**Written task**
For the records that follow, return only the count of lines containing the string "article".

Collection entries:
========================================================================

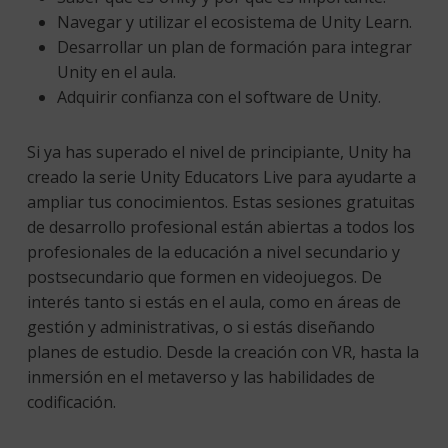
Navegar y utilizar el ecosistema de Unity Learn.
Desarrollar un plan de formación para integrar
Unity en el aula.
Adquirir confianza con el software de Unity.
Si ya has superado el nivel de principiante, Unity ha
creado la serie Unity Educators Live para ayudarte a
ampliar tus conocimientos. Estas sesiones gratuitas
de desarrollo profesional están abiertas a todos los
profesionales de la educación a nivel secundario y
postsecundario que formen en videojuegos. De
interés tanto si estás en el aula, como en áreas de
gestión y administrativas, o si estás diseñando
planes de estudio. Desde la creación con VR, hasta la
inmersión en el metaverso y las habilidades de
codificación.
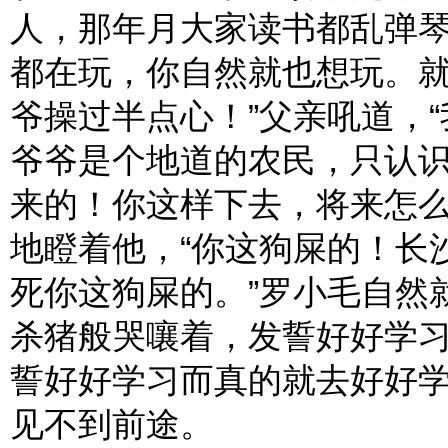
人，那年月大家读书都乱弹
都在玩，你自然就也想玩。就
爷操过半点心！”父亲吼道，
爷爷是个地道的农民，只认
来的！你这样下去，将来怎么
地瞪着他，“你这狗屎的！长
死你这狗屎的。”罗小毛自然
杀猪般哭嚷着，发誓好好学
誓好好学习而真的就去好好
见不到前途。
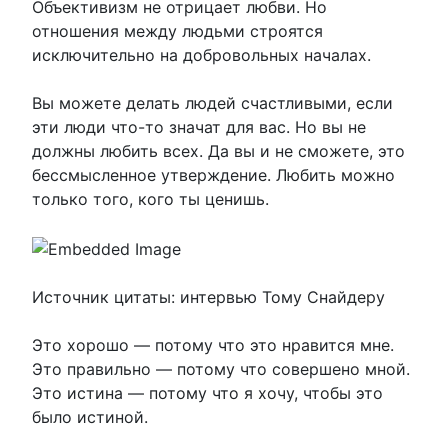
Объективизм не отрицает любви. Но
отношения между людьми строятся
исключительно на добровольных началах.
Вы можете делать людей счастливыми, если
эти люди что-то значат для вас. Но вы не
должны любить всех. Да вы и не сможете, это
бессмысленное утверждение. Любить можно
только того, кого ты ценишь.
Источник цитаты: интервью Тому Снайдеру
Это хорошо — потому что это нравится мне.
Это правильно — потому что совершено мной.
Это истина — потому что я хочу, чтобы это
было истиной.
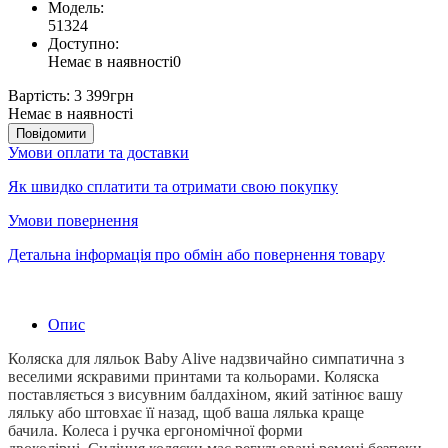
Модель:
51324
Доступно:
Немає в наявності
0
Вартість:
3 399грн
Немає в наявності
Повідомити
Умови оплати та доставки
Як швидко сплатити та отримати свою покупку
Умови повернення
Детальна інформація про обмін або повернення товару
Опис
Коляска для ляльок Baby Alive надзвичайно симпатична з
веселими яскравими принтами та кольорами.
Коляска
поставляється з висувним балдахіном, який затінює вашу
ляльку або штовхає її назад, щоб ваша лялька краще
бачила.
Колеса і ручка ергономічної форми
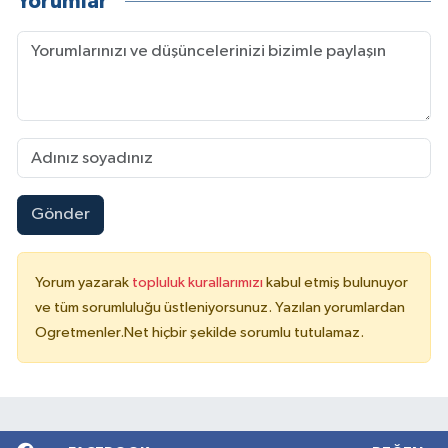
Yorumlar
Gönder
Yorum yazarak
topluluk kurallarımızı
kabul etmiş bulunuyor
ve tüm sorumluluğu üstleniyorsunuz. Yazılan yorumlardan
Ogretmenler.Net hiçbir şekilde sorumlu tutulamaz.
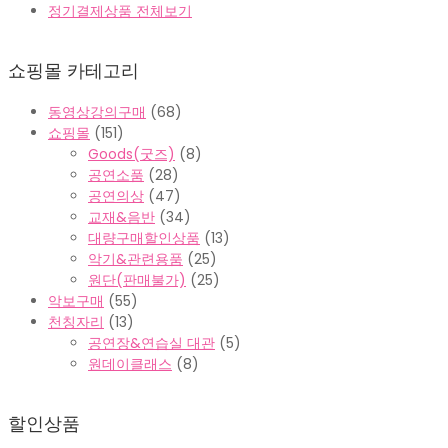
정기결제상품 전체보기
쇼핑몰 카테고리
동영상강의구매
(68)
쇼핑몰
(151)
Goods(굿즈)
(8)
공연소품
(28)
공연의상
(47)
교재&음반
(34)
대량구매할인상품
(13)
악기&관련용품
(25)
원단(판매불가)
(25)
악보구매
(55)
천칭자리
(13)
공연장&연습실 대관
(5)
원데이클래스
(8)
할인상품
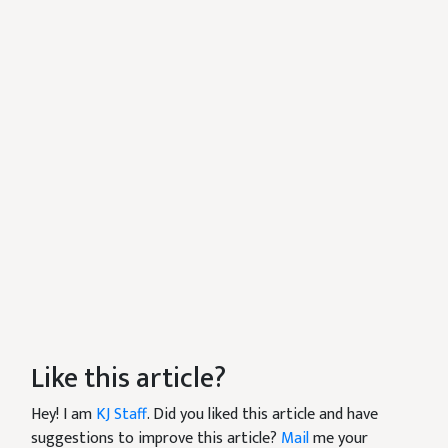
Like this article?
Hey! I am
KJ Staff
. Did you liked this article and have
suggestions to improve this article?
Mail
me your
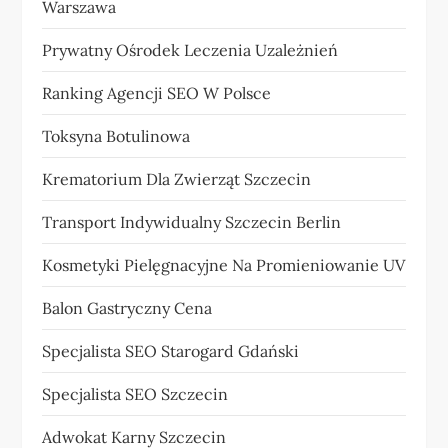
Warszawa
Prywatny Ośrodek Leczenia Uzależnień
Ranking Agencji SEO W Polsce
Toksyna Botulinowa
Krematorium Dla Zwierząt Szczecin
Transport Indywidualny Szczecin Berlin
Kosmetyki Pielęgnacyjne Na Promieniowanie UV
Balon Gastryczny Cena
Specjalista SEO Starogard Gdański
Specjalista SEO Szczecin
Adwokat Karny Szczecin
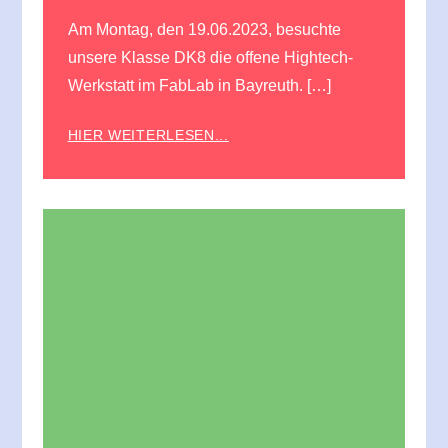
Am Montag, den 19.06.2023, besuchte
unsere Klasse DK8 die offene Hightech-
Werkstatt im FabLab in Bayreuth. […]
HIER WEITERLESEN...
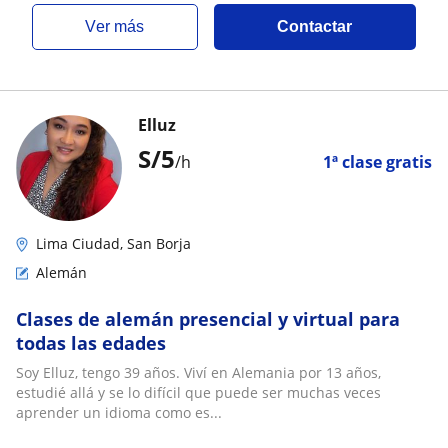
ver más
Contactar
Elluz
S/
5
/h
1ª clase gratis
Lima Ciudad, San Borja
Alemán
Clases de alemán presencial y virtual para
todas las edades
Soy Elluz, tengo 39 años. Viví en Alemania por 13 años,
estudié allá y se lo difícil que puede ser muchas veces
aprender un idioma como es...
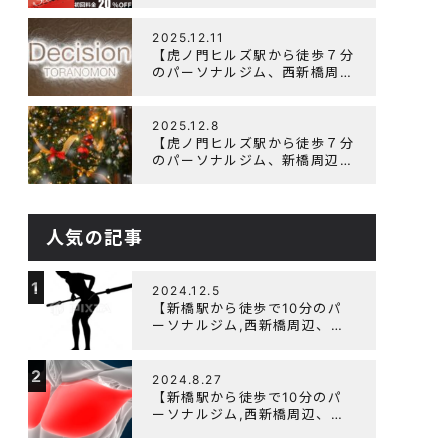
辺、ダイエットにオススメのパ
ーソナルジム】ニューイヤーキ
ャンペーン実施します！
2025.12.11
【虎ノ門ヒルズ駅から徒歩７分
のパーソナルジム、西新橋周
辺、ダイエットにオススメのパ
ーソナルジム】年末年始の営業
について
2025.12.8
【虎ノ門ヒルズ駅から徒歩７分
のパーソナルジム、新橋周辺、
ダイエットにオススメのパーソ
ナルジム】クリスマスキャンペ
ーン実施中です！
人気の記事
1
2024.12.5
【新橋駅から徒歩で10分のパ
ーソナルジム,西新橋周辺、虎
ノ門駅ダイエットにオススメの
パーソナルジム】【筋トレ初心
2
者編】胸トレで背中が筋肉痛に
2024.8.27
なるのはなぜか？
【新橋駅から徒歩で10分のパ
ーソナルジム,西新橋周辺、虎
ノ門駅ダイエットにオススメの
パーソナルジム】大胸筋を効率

========================================================================

**Answer for this exercise**
3